Великий Тартар. Глава вторая
Она ехала с караваном семь дней. Или семь лет. Время текло сквозь нее, как вода сквозь пальцы, как песок в песочных часах, которые кто-то большой и равнодушный переворачивал снова и снова, наблюдая, как он сыплется — медленно, неудержимо, красиво.
Верблюд покачивался, и в этом покачивании было что-то от утробы — теплой, темной, первобытной. Она закрывала глаза и чувствовала, как растворяется в ритме, как становится частью чего-то большего, чем она сама. Караван шел на восток.
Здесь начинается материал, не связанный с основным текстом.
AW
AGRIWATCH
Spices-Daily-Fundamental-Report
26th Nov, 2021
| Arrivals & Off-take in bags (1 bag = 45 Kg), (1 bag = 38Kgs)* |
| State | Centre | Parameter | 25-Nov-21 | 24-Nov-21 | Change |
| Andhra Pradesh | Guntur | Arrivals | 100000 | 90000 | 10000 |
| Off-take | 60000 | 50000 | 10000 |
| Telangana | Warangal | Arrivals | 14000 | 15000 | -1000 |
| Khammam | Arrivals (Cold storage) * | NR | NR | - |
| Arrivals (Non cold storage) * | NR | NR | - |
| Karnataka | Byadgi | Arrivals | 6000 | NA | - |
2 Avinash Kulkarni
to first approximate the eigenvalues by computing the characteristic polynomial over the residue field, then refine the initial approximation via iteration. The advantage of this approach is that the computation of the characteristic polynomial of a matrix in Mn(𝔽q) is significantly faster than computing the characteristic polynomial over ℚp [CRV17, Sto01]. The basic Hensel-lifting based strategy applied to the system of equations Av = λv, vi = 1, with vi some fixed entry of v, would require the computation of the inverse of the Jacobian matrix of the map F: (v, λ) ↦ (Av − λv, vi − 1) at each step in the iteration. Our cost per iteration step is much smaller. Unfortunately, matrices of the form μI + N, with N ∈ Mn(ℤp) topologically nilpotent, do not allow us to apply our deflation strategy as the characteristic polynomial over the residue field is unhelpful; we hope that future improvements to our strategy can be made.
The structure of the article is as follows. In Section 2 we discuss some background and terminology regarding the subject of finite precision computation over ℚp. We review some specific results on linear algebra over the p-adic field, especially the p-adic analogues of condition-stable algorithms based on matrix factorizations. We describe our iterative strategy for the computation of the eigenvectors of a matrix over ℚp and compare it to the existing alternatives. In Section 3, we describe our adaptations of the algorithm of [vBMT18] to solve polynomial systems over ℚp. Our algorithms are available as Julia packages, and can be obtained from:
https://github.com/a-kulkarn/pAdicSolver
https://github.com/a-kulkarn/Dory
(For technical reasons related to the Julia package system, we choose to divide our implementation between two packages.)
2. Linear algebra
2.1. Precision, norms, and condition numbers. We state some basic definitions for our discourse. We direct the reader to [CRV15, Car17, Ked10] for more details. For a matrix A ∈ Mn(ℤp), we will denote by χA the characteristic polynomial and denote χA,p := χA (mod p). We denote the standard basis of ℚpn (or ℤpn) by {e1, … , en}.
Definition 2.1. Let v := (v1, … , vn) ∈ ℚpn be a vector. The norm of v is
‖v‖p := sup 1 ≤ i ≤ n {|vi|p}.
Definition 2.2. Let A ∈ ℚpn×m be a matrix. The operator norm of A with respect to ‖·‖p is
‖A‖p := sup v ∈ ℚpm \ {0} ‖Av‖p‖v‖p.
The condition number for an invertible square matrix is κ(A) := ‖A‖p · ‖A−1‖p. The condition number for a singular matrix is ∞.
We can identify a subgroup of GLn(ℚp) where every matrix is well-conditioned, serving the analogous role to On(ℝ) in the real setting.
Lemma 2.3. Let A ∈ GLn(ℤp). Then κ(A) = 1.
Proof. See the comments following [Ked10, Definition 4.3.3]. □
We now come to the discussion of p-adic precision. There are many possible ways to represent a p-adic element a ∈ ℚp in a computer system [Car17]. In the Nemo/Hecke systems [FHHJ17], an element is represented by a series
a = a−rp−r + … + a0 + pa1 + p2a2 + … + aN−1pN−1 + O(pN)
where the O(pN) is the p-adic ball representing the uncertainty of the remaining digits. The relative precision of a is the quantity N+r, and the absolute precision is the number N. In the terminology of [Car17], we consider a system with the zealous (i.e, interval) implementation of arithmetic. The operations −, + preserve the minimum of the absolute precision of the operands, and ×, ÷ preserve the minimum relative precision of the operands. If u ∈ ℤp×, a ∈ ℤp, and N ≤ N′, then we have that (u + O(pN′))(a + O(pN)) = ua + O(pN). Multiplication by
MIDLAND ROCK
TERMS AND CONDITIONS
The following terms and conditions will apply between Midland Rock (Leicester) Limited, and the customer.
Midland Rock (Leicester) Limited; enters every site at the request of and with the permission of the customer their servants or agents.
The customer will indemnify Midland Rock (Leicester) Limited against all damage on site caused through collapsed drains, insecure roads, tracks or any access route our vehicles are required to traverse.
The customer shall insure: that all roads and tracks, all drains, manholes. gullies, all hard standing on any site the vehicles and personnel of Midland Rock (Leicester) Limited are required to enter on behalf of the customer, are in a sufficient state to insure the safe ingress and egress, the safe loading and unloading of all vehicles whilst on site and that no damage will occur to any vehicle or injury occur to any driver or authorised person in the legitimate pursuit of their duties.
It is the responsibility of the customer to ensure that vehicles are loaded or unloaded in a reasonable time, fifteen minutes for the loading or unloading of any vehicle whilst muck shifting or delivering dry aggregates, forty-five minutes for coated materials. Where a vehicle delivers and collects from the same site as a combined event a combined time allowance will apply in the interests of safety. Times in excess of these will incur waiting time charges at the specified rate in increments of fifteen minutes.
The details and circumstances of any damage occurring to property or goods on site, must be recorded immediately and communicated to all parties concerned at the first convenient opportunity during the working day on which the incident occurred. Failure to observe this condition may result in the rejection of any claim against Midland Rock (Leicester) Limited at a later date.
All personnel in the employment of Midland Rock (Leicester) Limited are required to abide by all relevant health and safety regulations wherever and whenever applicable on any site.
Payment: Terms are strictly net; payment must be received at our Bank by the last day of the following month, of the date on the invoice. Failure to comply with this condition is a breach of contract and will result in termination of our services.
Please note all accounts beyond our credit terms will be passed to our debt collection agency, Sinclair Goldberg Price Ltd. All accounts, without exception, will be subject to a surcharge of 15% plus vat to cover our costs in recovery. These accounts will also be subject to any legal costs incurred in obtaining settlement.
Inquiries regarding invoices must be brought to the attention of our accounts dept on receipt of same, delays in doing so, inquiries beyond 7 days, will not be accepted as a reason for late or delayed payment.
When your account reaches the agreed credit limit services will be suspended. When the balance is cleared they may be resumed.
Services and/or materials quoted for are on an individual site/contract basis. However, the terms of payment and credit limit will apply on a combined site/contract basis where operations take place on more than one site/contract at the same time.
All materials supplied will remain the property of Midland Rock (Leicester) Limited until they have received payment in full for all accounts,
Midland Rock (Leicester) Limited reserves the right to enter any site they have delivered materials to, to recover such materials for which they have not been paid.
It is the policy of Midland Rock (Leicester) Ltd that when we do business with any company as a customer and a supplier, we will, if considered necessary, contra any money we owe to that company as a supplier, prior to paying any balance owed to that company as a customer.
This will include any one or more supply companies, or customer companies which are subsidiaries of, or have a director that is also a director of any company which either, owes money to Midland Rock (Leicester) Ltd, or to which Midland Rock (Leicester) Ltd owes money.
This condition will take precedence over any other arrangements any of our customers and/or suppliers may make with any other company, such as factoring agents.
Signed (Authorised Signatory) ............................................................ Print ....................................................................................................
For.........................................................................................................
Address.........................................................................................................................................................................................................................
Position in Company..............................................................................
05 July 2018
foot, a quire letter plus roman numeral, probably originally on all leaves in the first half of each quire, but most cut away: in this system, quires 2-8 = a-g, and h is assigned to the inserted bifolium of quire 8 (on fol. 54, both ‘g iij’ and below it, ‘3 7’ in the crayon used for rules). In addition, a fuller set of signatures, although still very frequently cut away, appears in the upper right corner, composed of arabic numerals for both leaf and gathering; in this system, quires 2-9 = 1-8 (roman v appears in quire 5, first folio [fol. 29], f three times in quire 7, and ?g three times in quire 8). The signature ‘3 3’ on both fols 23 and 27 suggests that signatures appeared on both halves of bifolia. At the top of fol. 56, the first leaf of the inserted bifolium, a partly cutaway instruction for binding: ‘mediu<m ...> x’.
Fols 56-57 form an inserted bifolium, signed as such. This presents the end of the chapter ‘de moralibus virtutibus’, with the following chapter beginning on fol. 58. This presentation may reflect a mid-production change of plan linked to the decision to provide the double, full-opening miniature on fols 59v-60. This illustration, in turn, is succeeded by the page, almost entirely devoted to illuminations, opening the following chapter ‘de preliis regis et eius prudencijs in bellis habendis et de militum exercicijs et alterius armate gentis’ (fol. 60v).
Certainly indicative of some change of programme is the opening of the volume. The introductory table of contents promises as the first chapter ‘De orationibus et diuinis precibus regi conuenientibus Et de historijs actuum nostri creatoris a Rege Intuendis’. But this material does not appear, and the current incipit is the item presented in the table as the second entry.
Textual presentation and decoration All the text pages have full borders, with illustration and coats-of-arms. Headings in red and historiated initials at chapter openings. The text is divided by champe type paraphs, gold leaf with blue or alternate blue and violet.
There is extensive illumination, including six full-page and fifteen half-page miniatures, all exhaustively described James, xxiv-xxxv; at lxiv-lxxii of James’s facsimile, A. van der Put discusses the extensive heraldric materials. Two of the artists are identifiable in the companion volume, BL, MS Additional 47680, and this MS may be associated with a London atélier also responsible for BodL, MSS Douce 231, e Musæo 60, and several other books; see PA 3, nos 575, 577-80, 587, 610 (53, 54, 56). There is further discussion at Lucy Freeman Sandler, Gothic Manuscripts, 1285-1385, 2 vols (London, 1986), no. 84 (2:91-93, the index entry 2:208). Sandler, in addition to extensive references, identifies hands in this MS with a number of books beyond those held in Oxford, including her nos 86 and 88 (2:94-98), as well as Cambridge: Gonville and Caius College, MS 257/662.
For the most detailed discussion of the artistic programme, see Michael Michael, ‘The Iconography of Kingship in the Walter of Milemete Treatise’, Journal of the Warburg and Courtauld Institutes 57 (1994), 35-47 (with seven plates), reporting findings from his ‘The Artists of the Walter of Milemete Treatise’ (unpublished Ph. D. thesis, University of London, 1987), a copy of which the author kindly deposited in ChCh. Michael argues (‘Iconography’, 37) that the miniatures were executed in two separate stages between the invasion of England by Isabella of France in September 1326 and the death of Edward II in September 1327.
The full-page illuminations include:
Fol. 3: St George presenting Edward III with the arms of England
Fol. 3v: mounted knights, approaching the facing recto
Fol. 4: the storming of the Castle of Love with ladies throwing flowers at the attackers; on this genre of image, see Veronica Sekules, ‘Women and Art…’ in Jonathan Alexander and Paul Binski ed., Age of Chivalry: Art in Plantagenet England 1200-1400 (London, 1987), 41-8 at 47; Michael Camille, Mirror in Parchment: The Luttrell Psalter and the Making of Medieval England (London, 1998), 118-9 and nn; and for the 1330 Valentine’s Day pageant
Старик с добрыми глазами, накинувший на нее свой плащ в оазисе, звал себя Ахмед. Он кормил ее финиками и пресными лепешками, поил кислым верблюжьим молоком и говорил на языке, которого она не понимала. Но понимала другое — интонацию, жест, взгляд. В этом мире, где слова сгорали в зное, оставалось только то, что нельзя было сказать.
— Персия, — сказал Ахмед на третий день, показывая рукой на восток. — Фарс. Шираз.
Она повторила за ним, пробуя слова на вкус, как пробуют незнакомую еду — осторожно, с опаской, с любопытством:
— Фарс. Шираз.
Слова были красивыми. Они обещали что-то — прохладу, тень, воду. Но она уже не верила обещаниям. Она верила только тому, что можно потрогать, понюхать, попробовать на язык. Горький кофе, который пили мужчины на стоянках. Запах верблюжьей шерсти, пропитанной потом и дорогой. Звук ветра, шуршащего песком, когда караван останавливался на ночлег. Это было реально. Остальное — миражи.
На седьмую ночь ей приснилась Флавия.
Она стояла посреди пустыни, но пустыня эта была другой — не золотая, а розовая, как внутренность раковины. Небо над ней горело всеми оттенками заката — от нежного персикового до глубокого пурпура. И песок под ее ногами был не песком, а лепестками роз — миллионами, миллиардами лепестков, устилающих землю до самого горизонта.
— Где мы? — спросила она.
Флавия улыбнулась своей медленной, тягучей улыбкой. Подняла руку, и в руке ее оказалась роза — алая, совершенная, с каплей росы на самом краешке лепестка.
— Это волшебная страна, — сказала Флавия. — Здесь розы цветут даже в пустыне. Здесь соловьи плачут по ночам, потому что не могут напиться их красотой. Здесь поэты умирают от любви, и их хоронят в садах, чтобы розы росли пышнее.
— Ты была здесь?
Флавия покачала головой. Лепестки под ее ногами зашевелились, зашептали.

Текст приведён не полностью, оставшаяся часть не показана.